Berdiri di Sphinx teras, menatap kiri, kanan, depan adalah panorama putih semata. Di naungi langit, lazuardi biru yang terasa dekat dari teras ini. Di sebelah kanan adalah puncak Jungfrau yang sesungguhnya setinggi 4158 meter. Kereta api hanya memungkinkan sampai di ketinggian 3454. Di sebelah kiri adalah lembah salju memanjang tak berbatas. Menengok ke bawah, kerumunan orang orang nampak kerdil bermain salju.
Sensasi yang terasa susah dan tak bisa tepat terungkap dengan kata kata. Seolah kalimat takluk untuk bisa mengurai dengan pas sensasi panorama dari teras ini. Bendera Swiss berkibar kibar di depan, ditengah rimbun pinus dan kerumunan para pelancong. Burung burung hitam kecil terbang bersilang silang di udara ngrekes, seolah kebal akan hawa dingin. Alhamdulillah, aku membatin takjub.

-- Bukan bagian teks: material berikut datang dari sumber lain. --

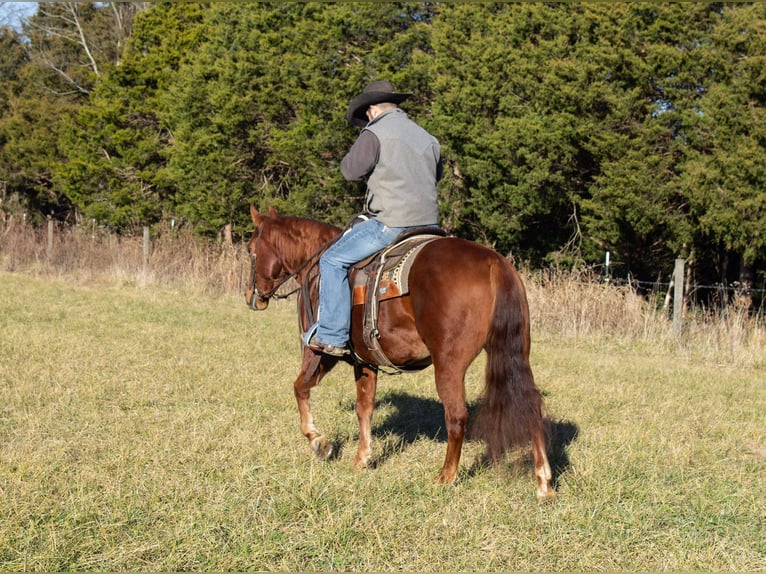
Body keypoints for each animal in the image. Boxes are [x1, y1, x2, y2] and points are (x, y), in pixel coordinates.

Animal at [249, 207, 556, 504]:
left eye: (252, 250)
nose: (254, 297)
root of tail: (494, 263)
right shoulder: (365, 361)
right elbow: (364, 407)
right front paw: (362, 458)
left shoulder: (319, 352)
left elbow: (300, 388)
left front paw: (318, 441)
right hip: (515, 352)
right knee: (530, 406)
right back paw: (543, 483)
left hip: (449, 365)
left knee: (457, 416)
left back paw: (446, 476)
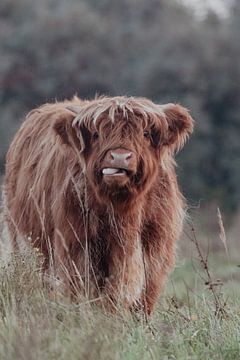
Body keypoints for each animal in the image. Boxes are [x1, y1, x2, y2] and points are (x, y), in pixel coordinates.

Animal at [4, 95, 193, 316]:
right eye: (96, 134)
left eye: (145, 133)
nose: (119, 157)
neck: (124, 213)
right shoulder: (77, 244)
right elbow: (87, 289)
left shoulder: (156, 246)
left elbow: (144, 293)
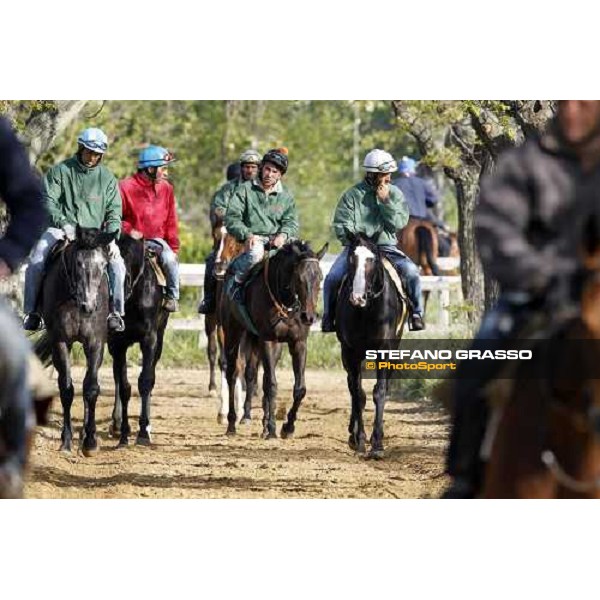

Beberapa menit di teras tubuh terasa kekes meski hanya minus 6, karena malam hari bisa mencapai minus 30 derajat Celcius. Bagaimana kira kira rasa malam hari berdiri disini. Usai mengeksplore dan berfoto ria di Sphinx Terrace, kami segera kembali masuk ruangan untuk mereguk kehangatan.
Inilah komplek bangunan diatas awan dengan salju abadi. Salju abadi akan tetap ada meskipun tidak di musim dingin.
Usai makan siang ayam saus ala Swiss, kami mengeksplore atraksi atraksi yang tersedia di komplek ini. Bioskop dengan layar raksasa dan sound menggelegar, melingkar 360 derajat mengenai Jungfrau. Kemudian menyusuri lorong Es yang panjang sensasional, disebut Ice Palace Istana Es. Dilanjut melewati melihat diorama dalam lorong karang. Tentang sejarah dan peristiwa pembangunan Jungfrau Rail Way dan Jungfrau komplek.
Setelah sekitar dua jam di komplek tertinggi di Eropa, saatnya kami turun gunung. Kereta merah Jungfrau Bahn telah menanti. Kami akan kembali menuju stasiun Kleine Scheidegg. Kemudian berganti kereta, turun ke stasiun Lauterbrunnen. Dari Lauterbrunnen naik Bus menuju kota Interlaken untuk menginap semalam.
Turun dari Jungfrau, saya terkenang naik kereta dari kota Lausane di akhir musim semi. Dari Lausane menuju Interlaken, selanjutnya berganti kereta ke Kleine Scheidegg. Dan berganti Jungfrau Bahn menuju Jungfraujoch.
Perjalanan musim semi waktu itu menyajikan sineri yang berbeda. Warna warni alam seolah bersolek indah di kiri kanan kereta. Kalau disuruh memilih ke Jungfrau di musim semi atau musim dingin. Gimana ya? Tentu saja saya akan memilih keduanya.